_DATASET RECORDS_
****

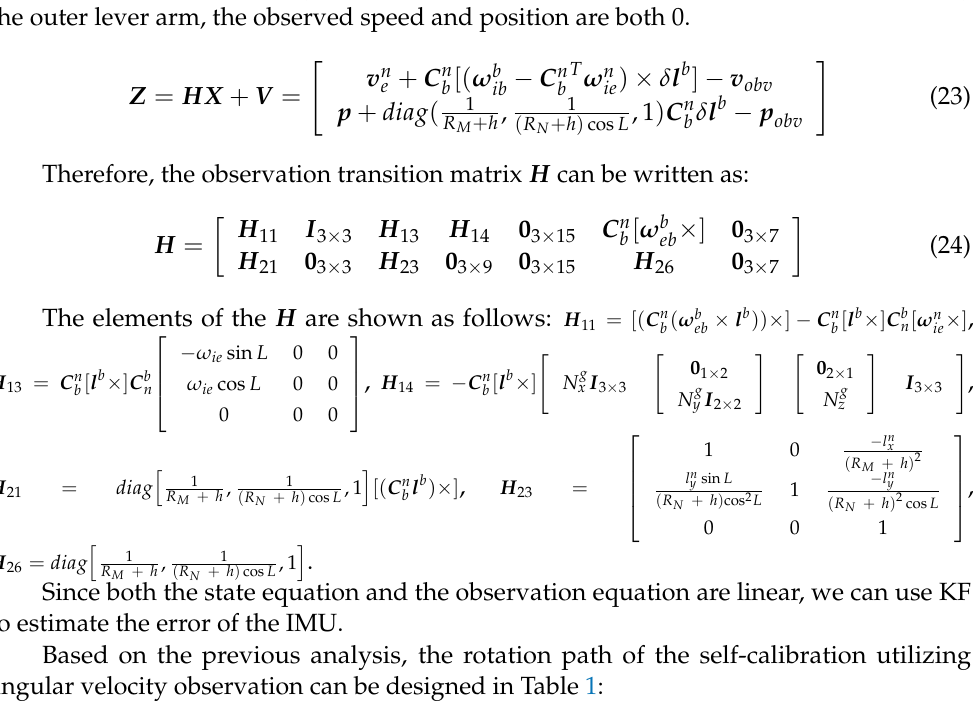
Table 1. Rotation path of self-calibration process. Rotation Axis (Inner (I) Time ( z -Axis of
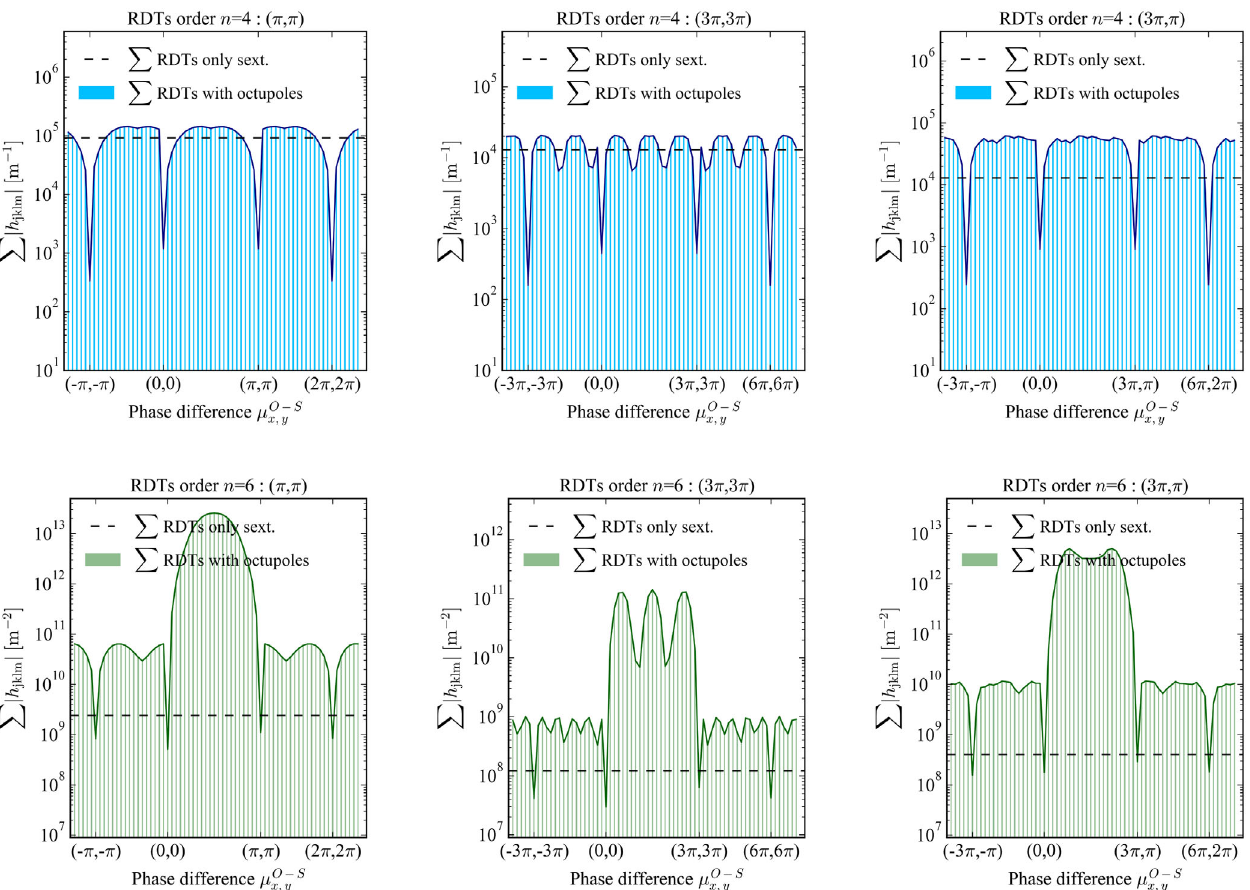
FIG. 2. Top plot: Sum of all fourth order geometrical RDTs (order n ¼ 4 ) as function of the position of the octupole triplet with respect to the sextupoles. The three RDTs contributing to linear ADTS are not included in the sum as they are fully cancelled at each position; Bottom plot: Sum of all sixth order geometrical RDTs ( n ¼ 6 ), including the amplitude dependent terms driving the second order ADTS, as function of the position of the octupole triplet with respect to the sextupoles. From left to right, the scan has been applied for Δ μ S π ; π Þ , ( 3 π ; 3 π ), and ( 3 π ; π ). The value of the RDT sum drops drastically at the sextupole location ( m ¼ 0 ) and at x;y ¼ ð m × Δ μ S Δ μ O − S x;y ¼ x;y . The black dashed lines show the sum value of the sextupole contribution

****

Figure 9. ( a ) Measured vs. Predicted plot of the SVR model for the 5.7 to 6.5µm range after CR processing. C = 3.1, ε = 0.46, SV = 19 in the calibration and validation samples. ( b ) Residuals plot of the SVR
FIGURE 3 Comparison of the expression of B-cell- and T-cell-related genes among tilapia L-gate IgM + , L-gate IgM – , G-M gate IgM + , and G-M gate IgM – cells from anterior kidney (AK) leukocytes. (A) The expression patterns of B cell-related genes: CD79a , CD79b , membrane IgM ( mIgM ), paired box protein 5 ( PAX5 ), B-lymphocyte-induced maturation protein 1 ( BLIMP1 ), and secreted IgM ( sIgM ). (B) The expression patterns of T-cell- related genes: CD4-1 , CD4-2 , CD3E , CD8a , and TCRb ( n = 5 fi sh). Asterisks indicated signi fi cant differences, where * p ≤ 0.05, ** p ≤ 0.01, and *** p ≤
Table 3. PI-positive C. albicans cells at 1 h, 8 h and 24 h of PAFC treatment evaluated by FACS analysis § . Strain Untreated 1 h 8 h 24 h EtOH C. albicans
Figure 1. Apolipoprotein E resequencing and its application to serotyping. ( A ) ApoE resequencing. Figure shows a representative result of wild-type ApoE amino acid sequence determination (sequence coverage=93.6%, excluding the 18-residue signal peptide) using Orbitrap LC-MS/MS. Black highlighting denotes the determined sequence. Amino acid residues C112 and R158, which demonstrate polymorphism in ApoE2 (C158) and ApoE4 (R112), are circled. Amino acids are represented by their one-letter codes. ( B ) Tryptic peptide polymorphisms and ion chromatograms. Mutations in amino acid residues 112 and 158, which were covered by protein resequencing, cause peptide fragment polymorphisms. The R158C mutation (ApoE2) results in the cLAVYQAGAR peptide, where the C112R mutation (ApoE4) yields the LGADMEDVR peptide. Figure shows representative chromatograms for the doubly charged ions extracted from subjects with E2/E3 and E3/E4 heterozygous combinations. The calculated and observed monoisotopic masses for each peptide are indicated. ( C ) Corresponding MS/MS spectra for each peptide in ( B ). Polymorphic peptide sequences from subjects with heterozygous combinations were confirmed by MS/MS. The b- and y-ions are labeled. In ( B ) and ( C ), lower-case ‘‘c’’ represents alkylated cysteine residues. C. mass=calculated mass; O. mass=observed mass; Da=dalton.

****

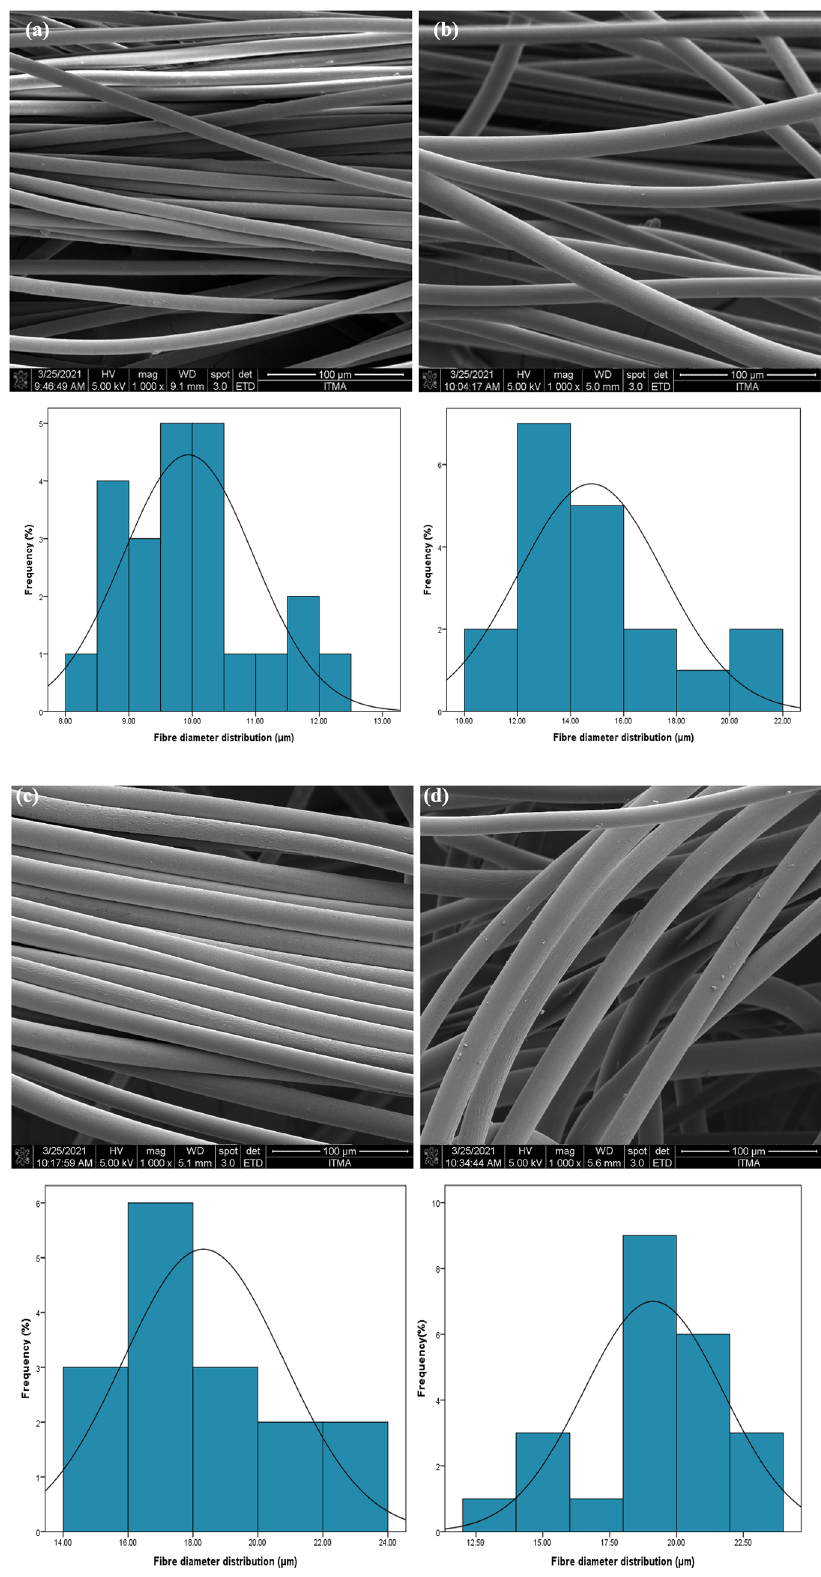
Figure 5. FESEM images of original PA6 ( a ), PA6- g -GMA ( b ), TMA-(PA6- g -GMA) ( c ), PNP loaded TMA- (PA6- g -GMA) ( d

****

Whatever else the listing above holds, retype exactly only the lines from the one containing "FIGURE 3 Comparison" to the one containing "Table 3. PI-positive", both ends kept.

FIGURE 3 Comparison of the expression of B-cell- and T-cell-related genes among tilapia L-gate IgM + , L-gate IgM – , G-M gate IgM + , and G-M gate IgM – cells from anterior kidney (AK) leukocytes. (A) The expression patterns of B cell-related genes: CD79a , CD79b , membrane IgM ( mIgM ), paired box protein 5 ( PAX5 ), B-lymphocyte-induced maturation protein 1 ( BLIMP1 ), and secreted IgM ( sIgM ). (B) The expression patterns of T-cell- related genes: CD4-1 , CD4-2 , CD3E , CD8a , and TCRb ( n = 5 fi sh). Asterisks indicated signi fi cant differences, where * p ≤ 0.05, ** p ≤ 0.01, and *** p ≤
Table 3. PI-positive C. albicans cells at 1 h, 8 h and 24 h of PAFC treatment evaluated by FACS analysis § . Strain Untreated 1 h 8 h 24 h EtOH C. albicans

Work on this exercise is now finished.